El aprendizaje humano suele ocurrir de dos maneras. Para tareas sencillas, como aprender las reglas de un juego, se utiliza un aprendizaje rápido y contextualizado. Habilidades más complejas, como tocar un instrumento musical, se basan en un aprendizaje gradual e incremental.
Si bien se sabía que los humanos y la IA podían integrar ambas formas de aprendizaje, el mecanismo exacto no estaba claro. Russin desarrolló una teoría que establece paralelismos entre estos tipos de aprendizaje y la memoria de trabajo y la memoria a largo plazo del cerebro humano.
Para probar esta teoría, Russin empleó el metaaprendizaje, un método mediante el cual los sistemas de IA aprenden sobre el propio aprendizaje. Descubrió que la capacidad de la IA para realizar aprendizaje en contexto mejoraba tras una extensa experiencia de aprendizaje incremental.
Un experimento crucial, adaptado de estudios con humanos, consistió en probar la capacidad de la IA para aprender en contexto mediante la recombinación de ideas familiares para abordar nuevas situaciones.

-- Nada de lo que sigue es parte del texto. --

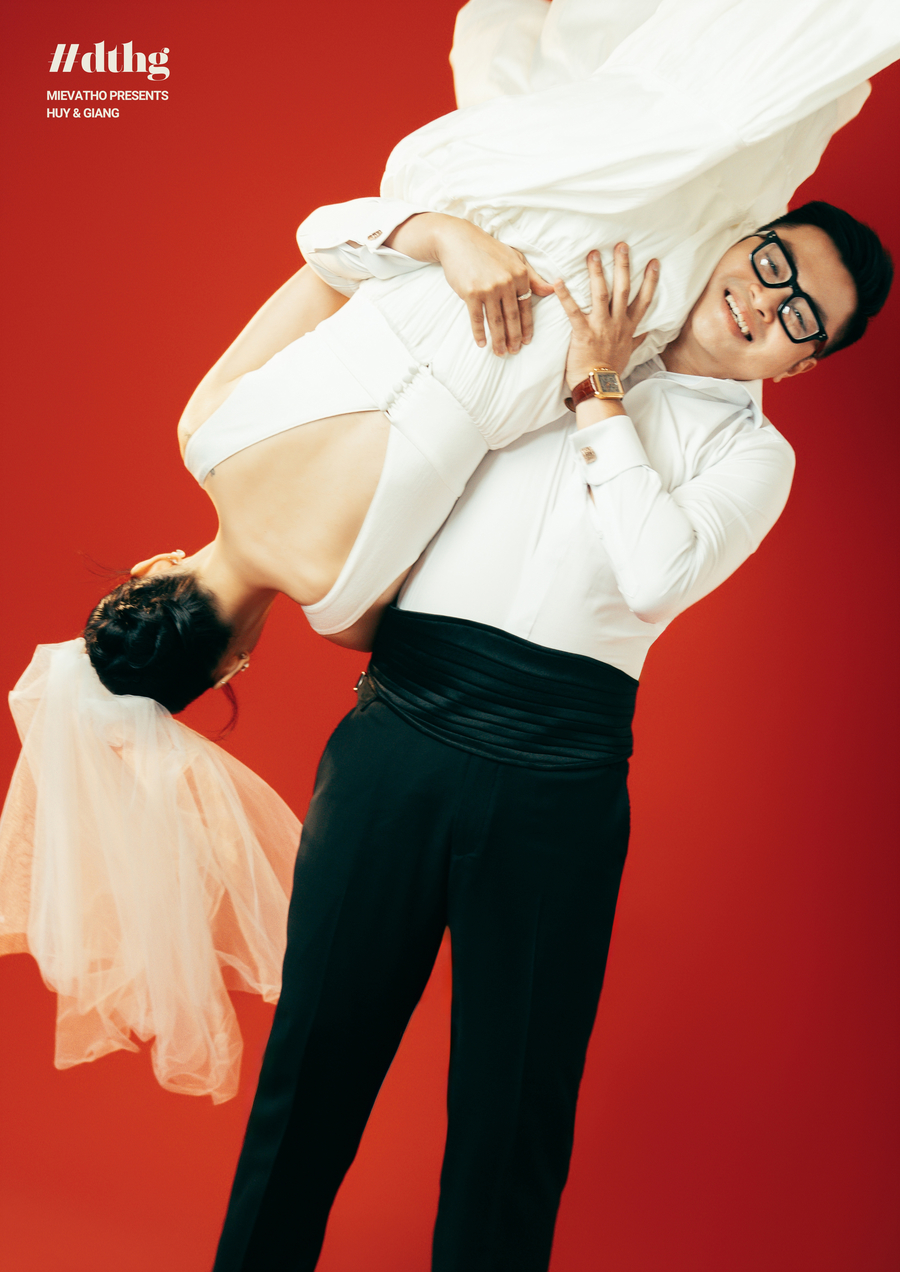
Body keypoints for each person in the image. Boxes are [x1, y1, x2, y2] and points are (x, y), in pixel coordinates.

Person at [0, 0, 895, 1133]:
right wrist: (443, 237)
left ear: (231, 666)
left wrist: (569, 355)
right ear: (148, 567)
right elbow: (329, 257)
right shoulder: (203, 428)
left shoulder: (351, 610)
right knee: (686, 105)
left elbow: (507, 507)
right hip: (489, 205)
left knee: (744, 123)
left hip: (573, 308)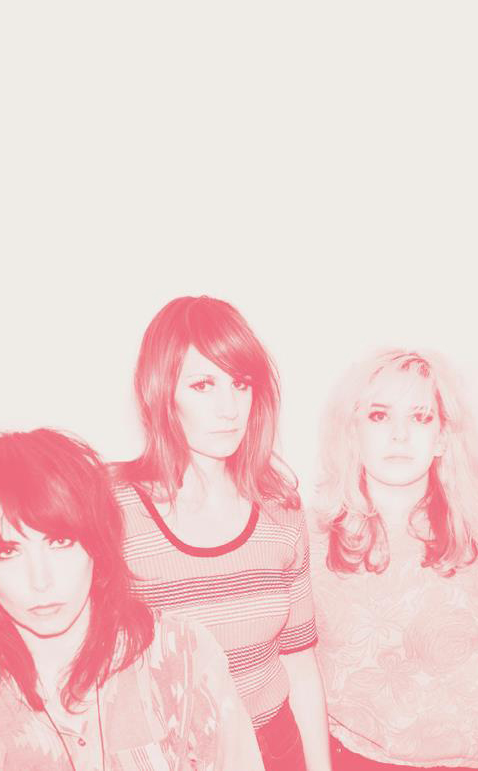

Tras ser expuesto a 12,000 XNUMX tareas similares, el sistema de IA identificó con éxito nuevas combinaciones que no había encontrado antes, como reconocer una "jirafa verde".
El estudio descubrió que tanto los humanos como la IA mejoran su capacidad de aprender rápida y flexiblemente después de un período de aprendizaje incremental.
“Con el primer juego de mesa, te lleva un tiempo aprender a jugar”, añadió Pavlick. “Para cuando aprendes tu centésimo juego de mesa, puedes captar las reglas rápidamente, incluso si nunca has visto ese juego en particular”.
Los investigadores también observaron un equilibrio entre la retención del aprendizaje y la flexibilidad: cuanto más se esforzaba un sistema de IA para completar una tarea, mejor recordaba cómo realizarla en el futuro. Según Frank, esto coincide con los patrones de aprendizaje humano, donde cometer errores ayuda a consolidar la información en la memoria a largo plazo.
Frank, que se especializa en modelos computacionales para comprender el aprendizaje humano, enfatizó las implicaciones más amplias.
"Nuestros resultados se mantienen de manera confiable en múltiples tareas y reúnen aspectos dispares del aprendizaje humano que los neurocientíficos no habían agrupado hasta ahora", dijo.
Los conocimientos de este estudio también son fundamentales para desarrollar herramientas de IA confiables, especialmente en campos sensibles como la salud mental.
“Para contar con asistentes de IA útiles y confiables, la cognición humana y la de IA deben ser conscientes de cómo funciona cada una y de sus diferencias y similitudes”, añadió Pavlick. “Estos hallazgos son un gran primer paso”.